Work instructions: Show every line of the records below that contains the string "shown".

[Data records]
[Start of Attachment]

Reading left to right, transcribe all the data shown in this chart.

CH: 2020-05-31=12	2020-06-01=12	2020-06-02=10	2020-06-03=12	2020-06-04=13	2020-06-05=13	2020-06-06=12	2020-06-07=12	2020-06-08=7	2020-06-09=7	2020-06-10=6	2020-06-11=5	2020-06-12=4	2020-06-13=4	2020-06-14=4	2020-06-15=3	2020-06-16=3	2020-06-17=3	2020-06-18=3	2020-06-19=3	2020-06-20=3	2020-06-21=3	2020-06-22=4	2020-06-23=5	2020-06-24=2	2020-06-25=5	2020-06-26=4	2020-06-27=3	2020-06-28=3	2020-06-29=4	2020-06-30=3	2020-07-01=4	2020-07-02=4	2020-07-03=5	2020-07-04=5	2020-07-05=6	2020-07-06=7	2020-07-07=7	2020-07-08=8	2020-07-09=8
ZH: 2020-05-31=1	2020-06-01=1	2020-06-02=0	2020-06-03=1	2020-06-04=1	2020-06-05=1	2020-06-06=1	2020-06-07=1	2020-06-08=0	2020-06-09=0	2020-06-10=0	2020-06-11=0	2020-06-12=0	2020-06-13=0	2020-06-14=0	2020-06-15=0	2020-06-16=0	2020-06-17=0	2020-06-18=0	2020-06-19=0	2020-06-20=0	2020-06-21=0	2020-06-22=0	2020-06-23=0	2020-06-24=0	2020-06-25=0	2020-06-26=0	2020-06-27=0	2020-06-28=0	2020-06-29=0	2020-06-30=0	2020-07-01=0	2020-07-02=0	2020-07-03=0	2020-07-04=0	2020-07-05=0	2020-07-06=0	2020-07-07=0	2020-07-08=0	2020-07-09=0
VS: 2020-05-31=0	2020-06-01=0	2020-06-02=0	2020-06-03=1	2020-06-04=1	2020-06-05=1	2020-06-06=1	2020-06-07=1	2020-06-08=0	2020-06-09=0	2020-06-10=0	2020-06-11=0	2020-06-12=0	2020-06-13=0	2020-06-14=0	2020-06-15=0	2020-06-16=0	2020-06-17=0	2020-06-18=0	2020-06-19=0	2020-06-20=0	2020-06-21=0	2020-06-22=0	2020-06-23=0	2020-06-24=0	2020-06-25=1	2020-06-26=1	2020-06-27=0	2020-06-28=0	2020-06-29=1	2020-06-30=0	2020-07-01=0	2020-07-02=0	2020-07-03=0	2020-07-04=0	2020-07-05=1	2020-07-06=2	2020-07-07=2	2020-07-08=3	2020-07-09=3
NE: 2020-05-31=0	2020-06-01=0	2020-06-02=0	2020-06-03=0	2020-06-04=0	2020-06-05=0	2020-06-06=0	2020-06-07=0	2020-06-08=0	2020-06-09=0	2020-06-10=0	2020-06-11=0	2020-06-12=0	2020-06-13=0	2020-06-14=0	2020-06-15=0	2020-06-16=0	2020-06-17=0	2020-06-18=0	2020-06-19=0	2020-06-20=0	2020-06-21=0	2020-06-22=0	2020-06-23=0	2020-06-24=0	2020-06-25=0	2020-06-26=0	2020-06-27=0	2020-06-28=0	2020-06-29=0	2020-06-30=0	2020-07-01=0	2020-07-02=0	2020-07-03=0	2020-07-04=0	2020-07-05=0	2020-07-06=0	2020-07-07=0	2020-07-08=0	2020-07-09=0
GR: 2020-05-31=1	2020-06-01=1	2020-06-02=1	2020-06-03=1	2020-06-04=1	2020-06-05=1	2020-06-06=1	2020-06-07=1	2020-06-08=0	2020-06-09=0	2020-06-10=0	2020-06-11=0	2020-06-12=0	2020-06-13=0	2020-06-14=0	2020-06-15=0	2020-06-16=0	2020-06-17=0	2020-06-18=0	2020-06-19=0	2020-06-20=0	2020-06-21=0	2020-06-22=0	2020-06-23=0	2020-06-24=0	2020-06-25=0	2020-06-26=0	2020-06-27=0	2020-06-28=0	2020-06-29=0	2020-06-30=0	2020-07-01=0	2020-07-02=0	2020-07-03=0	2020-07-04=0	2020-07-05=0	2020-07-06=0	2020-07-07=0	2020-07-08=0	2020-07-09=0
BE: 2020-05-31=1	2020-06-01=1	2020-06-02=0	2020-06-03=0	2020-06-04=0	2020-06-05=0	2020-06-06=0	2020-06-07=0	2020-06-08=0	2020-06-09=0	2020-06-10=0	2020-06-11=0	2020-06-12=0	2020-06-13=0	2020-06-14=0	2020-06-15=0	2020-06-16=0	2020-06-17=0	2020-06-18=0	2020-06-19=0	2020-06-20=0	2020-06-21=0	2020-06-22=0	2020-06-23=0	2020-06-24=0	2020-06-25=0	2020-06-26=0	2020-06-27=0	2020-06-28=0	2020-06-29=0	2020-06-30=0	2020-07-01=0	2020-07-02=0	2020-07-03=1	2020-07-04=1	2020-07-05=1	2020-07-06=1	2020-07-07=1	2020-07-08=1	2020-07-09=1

[End of Attachment]

Result of this exercise:
Reading left to right, transcribe all the data shown in this chart.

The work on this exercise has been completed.